» What is required
Copy nothing but the lines from the opening of the entries through the line that contains "Sometimes, a DOM", exactly as written. Drop the pictures.

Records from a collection
+++++

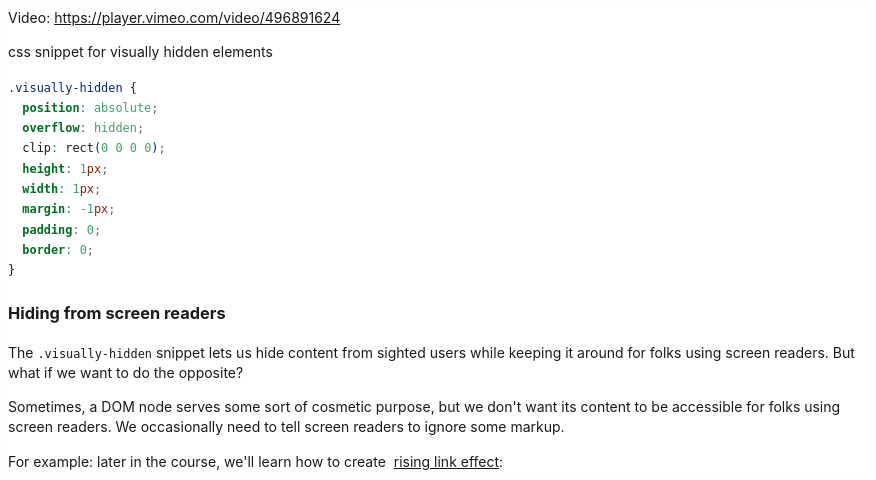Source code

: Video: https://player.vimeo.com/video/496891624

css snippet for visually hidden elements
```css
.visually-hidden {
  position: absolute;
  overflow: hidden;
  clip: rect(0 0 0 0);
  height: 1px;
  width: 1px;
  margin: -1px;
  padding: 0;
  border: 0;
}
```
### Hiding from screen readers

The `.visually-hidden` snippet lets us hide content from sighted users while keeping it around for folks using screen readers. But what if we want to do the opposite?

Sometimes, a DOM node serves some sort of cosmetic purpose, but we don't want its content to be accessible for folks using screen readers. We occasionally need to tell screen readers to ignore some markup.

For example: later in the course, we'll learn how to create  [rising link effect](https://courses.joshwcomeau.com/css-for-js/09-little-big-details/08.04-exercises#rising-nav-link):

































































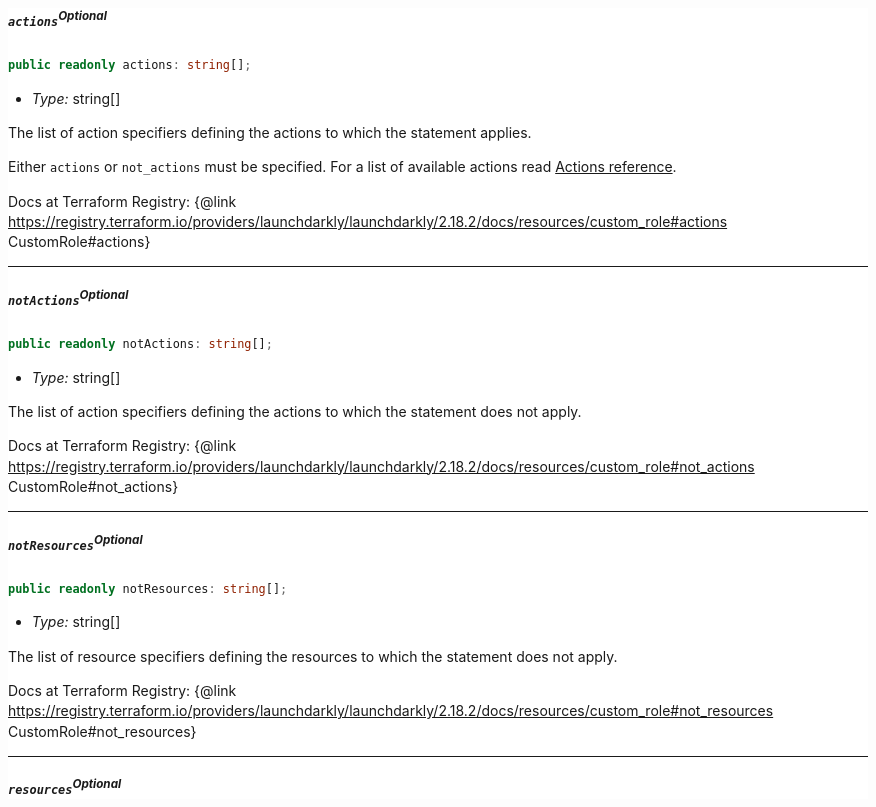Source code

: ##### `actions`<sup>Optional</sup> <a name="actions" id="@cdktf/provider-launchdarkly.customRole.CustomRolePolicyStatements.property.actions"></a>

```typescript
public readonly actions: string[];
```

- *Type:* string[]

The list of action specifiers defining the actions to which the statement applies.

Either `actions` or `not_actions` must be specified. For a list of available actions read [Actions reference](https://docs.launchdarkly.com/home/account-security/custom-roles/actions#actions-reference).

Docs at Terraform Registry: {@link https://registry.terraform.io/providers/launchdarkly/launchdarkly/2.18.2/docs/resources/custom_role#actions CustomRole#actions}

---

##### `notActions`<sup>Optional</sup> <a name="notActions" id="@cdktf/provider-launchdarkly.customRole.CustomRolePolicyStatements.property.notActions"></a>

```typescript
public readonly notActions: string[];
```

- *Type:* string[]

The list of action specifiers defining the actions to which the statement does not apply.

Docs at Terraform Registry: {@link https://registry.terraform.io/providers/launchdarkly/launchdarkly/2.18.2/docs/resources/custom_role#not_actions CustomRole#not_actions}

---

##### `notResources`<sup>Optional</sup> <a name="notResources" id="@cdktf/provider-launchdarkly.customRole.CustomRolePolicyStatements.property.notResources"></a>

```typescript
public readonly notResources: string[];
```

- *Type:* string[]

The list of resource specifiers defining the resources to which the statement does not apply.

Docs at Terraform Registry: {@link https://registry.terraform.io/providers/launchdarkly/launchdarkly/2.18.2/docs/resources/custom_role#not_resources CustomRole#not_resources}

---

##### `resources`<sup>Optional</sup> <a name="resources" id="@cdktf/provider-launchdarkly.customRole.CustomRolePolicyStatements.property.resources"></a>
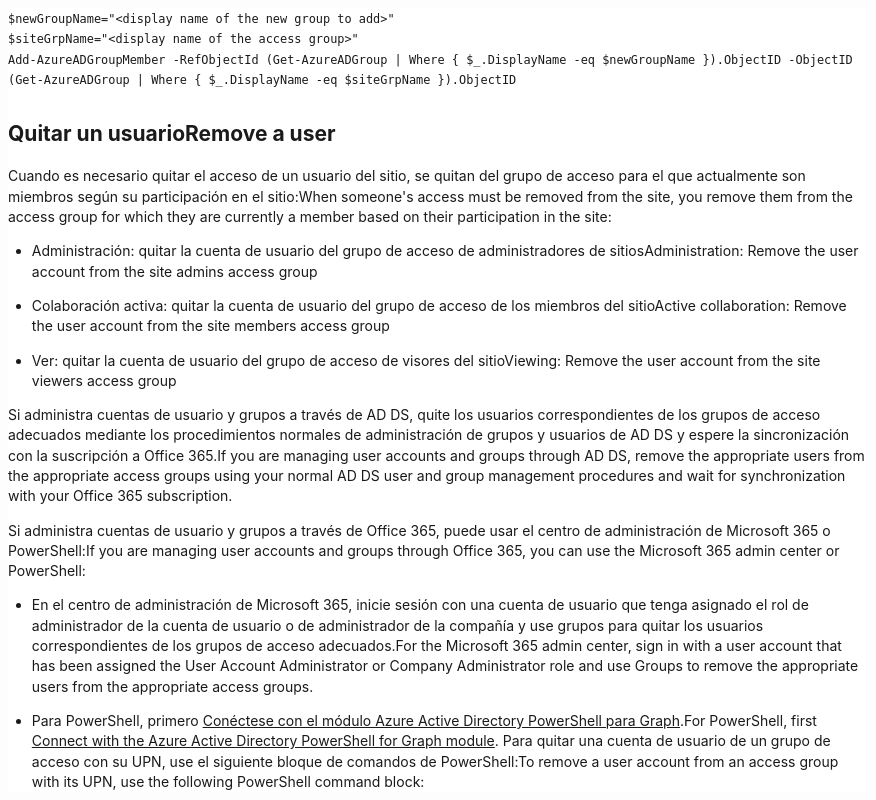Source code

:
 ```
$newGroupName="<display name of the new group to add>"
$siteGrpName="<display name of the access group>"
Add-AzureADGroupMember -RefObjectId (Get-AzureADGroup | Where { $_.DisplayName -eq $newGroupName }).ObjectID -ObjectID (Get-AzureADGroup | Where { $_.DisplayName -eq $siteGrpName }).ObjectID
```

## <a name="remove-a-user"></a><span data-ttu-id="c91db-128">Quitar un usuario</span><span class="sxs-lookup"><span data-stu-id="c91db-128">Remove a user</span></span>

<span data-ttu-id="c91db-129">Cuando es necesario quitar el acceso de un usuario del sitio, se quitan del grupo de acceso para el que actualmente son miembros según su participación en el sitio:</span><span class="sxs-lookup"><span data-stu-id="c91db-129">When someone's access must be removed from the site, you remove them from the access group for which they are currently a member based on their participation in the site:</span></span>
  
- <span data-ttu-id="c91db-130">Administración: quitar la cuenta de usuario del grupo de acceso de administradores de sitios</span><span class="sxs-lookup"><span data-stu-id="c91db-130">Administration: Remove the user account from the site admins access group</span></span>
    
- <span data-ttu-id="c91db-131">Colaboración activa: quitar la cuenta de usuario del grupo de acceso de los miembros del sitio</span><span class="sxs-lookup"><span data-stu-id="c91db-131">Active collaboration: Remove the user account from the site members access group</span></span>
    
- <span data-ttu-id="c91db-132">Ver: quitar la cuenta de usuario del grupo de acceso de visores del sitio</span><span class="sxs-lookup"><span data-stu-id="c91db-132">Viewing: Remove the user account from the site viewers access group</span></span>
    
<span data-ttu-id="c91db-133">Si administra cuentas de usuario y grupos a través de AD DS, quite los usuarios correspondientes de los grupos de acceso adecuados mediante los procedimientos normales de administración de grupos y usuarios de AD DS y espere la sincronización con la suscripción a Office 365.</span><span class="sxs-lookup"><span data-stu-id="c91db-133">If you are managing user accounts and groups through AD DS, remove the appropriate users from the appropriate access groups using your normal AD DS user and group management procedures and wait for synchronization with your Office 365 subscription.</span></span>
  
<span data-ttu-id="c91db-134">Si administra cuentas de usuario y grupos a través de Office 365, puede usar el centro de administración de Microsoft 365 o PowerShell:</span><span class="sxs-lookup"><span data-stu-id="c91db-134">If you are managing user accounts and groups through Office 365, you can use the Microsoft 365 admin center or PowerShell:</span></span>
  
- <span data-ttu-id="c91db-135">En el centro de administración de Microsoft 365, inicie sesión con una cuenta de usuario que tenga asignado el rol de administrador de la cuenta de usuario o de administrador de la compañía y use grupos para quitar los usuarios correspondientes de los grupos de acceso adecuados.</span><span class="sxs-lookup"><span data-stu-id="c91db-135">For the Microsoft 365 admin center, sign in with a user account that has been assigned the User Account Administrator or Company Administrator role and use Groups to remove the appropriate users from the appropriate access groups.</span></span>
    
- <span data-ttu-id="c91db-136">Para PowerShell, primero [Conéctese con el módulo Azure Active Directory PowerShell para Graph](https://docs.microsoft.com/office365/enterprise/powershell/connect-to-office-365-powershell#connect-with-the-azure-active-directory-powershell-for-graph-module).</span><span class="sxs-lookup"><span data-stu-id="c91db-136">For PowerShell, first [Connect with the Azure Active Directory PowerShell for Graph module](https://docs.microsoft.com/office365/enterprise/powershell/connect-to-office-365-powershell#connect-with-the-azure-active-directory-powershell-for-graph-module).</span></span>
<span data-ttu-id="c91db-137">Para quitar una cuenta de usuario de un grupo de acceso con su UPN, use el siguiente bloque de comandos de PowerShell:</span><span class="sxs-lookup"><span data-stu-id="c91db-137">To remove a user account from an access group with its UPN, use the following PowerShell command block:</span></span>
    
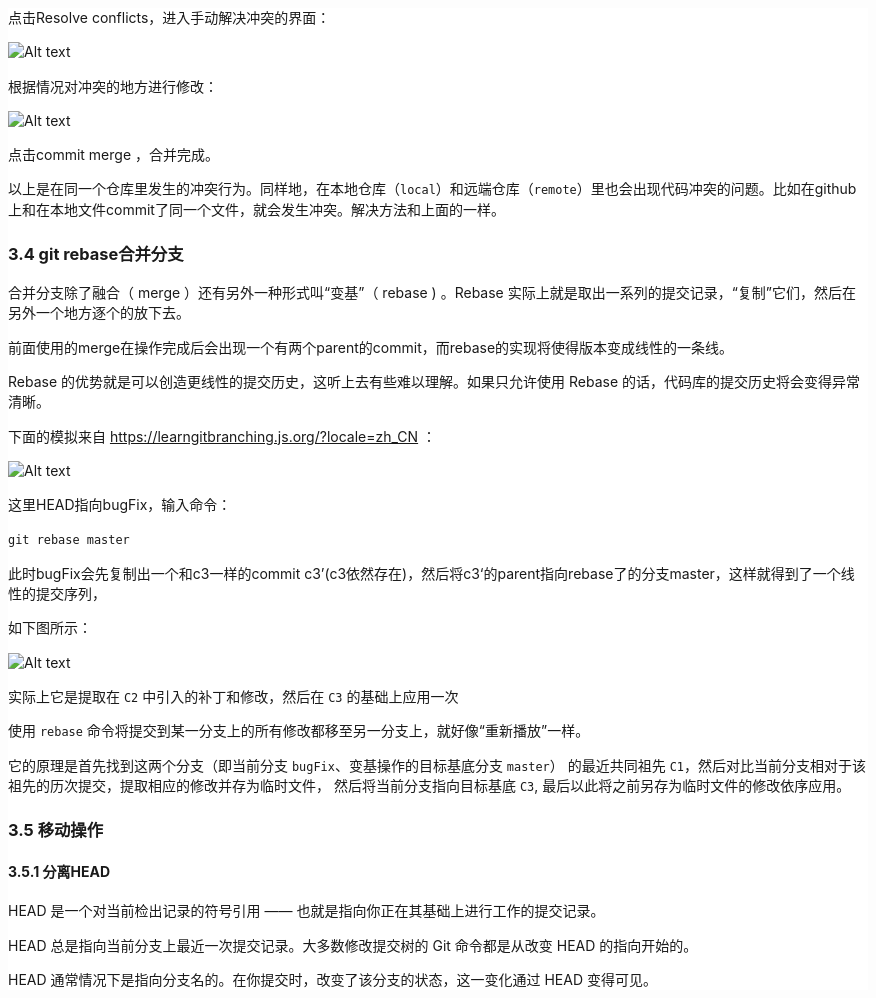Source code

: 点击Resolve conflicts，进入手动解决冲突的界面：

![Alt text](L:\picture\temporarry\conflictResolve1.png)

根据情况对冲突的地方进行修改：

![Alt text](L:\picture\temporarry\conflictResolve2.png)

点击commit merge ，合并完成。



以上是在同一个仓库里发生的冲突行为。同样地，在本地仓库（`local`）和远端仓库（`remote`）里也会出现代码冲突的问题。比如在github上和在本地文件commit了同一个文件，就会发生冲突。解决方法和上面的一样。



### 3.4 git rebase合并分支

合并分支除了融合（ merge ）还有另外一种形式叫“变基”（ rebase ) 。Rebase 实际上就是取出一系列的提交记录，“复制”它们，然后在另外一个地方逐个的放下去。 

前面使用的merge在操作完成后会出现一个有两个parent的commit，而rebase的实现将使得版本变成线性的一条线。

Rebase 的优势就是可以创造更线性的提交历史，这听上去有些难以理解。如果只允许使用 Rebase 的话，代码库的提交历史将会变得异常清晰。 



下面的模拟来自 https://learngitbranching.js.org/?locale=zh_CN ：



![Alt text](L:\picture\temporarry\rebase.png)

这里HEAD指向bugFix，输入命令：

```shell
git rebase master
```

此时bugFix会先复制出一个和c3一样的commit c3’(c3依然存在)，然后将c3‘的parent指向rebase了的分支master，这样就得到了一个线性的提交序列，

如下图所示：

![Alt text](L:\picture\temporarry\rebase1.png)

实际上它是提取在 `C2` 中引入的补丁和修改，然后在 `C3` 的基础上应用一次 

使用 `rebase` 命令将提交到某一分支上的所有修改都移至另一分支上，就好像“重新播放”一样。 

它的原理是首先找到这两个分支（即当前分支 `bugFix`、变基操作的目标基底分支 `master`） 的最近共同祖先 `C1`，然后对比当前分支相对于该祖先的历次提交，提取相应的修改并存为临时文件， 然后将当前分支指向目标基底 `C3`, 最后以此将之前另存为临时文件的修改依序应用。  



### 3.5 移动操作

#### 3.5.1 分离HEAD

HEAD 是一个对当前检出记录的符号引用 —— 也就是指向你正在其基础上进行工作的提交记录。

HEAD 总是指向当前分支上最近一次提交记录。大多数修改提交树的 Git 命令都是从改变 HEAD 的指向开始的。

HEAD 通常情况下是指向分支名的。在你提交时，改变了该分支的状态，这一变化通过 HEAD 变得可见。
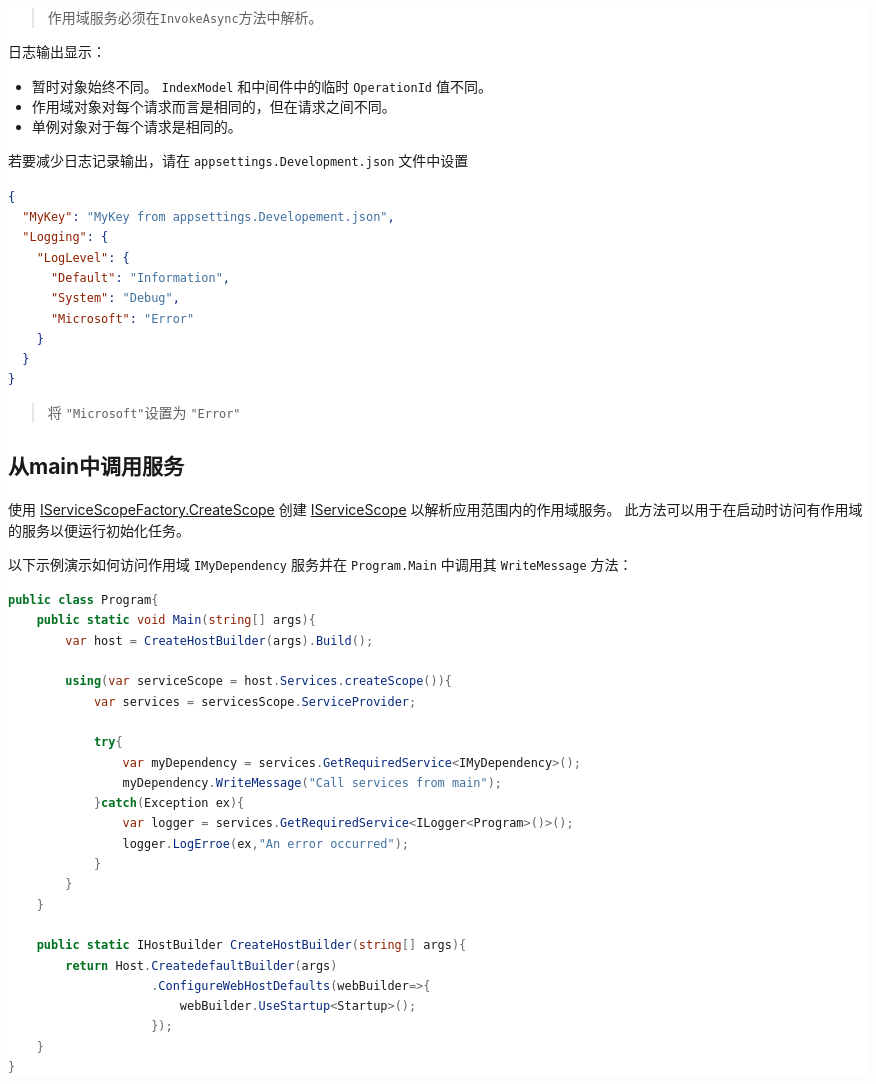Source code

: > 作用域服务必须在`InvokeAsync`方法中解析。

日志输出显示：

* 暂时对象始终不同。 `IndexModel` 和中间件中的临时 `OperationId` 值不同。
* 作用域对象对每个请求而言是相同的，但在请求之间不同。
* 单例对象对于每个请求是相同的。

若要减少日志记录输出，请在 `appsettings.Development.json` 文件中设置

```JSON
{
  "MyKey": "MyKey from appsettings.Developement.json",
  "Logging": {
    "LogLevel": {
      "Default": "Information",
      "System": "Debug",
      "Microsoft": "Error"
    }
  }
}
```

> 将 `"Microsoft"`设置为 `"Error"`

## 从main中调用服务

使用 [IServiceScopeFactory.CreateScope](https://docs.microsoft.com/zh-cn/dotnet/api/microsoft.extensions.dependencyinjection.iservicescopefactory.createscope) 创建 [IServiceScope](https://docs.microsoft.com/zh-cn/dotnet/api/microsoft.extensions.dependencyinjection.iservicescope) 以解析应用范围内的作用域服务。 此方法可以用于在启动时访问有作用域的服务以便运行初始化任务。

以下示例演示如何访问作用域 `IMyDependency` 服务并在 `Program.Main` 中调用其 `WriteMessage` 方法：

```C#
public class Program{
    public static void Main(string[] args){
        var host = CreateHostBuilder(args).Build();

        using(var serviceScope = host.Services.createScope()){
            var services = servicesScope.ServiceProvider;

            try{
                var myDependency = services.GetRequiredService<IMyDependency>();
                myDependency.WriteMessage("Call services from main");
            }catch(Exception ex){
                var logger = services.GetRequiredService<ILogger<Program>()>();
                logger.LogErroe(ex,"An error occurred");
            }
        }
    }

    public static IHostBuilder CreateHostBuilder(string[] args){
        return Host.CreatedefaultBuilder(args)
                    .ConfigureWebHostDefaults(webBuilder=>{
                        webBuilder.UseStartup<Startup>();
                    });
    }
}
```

+++++

» Output for this task
Source code

: Video: https://player.vimeo.com/video/496891624

css snippet for visually hidden elements
```css
.visually-hidden {
  position: absolute;
  overflow: hidden;
  clip: rect(0 0 0 0);
  height: 1px;
  width: 1px;
  margin: -1px;
  padding: 0;
  border: 0;
}
```
### Hiding from screen readers

The `.visually-hidden` snippet lets us hide content from sighted users while keeping it around for folks using screen readers. But what if we want to do the opposite?

Sometimes, a DOM node serves some sort of cosmetic purpose, but we don't want its content to be accessible for folks using screen readers. We occasionally need to tell screen readers to ignore some markup.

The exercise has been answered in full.